TRABAJO REQUERIDO =>
a) Responde con base en el texto sobre las pateras:
(i) ¿Mientras realiza qué actividades se ven las noticias "como con un solo ojo"?
(ii) ¿En qué consiste el ocio de nuestros hijos?
(iii) ¿Qué figura aparece en la casilla negra del juego de la oca?
b) Transcribe sin cambios el fragmento del texto sobre las pateras que comienza con las palabras "Lo confieso: quizá" y termina con "evitarlo: me conmueve.".

TEXTO PARA ANALIZAR =>
────

Lo confieso: quizá como alguno de ustedes, he desarrollado un cristal que va mucho más allá del trinitón que me aísla de lo que veo en la pantalla de la tele y lo que suelo estar haciendo en el comedor de mi casa. Imagino que será defensa propia, pero acaba uno por acostumbrarse a noticias de bombas y batallas, accidentes y desastres naturales, y las ve como con un solo ojo, mientras almuerza, cena o lee, y le causa la más de las veces el mismo impacto emocional que si viera una película de ficción y no un retrato de lo que le ocurre a los demás: a fin de cuentas, la manera de no querer admitir que también me podría ocurrir a mí y a los que quiero. Hay, sin embargo, una noticia que no por menos repetida deja de resultarme dolorosa. Se prodiga tanto que ya no tendría que hacerme mella, pero no puedo evitarlo: me conmueve.
Me refiero a esa epopeya moderna que a nosotros nos ha tocado vivir al otro lado de las alambradas: la aventura de las pateras y su saldo de muertos y de ahogados, de pecios humanos que llegan a nuestras orillas con los ojos llenos de esperanza y de miedo, un móvil a punto, tal vez, la ilusión de una carrera hacia la nada en cuanto dejen de temblar las piernas. O, simplemente, ese cristal afilado que es la realidad a la que muchas veces se enfrentan, el espejo que los rebota al punto de inicio, invalidando ese asalto al paraíso que han pretendido desde su infierno, que para nosotros está a la vez tan lejos y tan cerca. Inmersos en una sociedad cómoda, donde el ocio de nuestros hijos son los videojuegos, no queremos ver, no reconocemos, que hay gente que vive su vida como si en efecto fuera un videojuego, pero con una sola vida irrepetible y apostada al todo o nada: un trágico juego de la oca donde las dos opciones clásicas (“Vaya a la cárcel”, “Vaya a la casilla de salida”), se complican con esa otra casilla negra, la de la calavera y las tibias, que asomaba siempre justo antes del premio final. Se gana todo o se pierde igualmente: no hay término medio.

────

DATOS ALMACENADOS =>

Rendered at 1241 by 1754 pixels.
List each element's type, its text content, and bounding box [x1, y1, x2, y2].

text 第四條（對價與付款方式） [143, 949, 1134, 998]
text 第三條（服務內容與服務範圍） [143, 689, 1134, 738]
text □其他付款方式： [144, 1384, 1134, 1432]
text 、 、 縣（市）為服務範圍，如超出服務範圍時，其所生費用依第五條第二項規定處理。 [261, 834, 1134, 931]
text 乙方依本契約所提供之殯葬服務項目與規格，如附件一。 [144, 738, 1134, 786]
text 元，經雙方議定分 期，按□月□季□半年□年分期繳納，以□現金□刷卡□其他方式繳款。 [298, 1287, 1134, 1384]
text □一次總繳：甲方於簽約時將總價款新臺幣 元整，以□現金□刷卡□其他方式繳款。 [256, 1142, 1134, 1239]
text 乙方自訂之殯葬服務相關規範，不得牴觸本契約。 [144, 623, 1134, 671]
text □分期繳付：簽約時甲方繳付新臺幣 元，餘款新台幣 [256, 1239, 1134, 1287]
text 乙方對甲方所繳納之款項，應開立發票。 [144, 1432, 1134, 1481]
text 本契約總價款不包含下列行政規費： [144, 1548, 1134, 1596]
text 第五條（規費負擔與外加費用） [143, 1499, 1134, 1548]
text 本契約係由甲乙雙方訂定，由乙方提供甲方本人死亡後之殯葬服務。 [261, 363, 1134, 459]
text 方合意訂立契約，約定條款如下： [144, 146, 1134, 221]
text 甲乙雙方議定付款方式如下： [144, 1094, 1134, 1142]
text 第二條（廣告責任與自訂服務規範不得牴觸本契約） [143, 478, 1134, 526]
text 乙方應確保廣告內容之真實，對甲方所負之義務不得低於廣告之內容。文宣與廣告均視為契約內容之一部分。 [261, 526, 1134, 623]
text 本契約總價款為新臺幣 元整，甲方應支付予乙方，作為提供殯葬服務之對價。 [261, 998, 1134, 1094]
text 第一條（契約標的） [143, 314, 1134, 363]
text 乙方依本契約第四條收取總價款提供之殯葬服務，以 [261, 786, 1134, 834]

────

RESPUESTAS DEL EJERCICIO =>
a)
(i) Mientras se almuerza, se cena o se lee.
(ii) En los videojuegos.
(iii) La calavera y las tibias.

b)
Lo confieso: quizá como alguno de ustedes, he desarrollado un cristal que va mucho más allá del trinitón que me aísla de lo que veo en la pantalla de la tele y lo que suelo estar haciendo en el comedor de mi casa. Imagino que será defensa propia, pero acaba uno por acostumbrarse a noticias de bombas y batallas, accidentes y desastres naturales, y las ve como con un solo ojo, mientras almuerza, cena o lee, y le causa la más de las veces el mismo impacto emocional que si viera una película de ficción y no un retrato de lo que le ocurre a los demás: a fin de cuentas, la manera de no querer admitir que también me podría ocurrir a mí y a los que quiero. Hay, sin embargo, una noticia que no por menos repetida deja de resultarme dolorosa. Se prodiga tanto que ya no tendría que hacerme mella, pero no puedo evitarlo: me conmueve.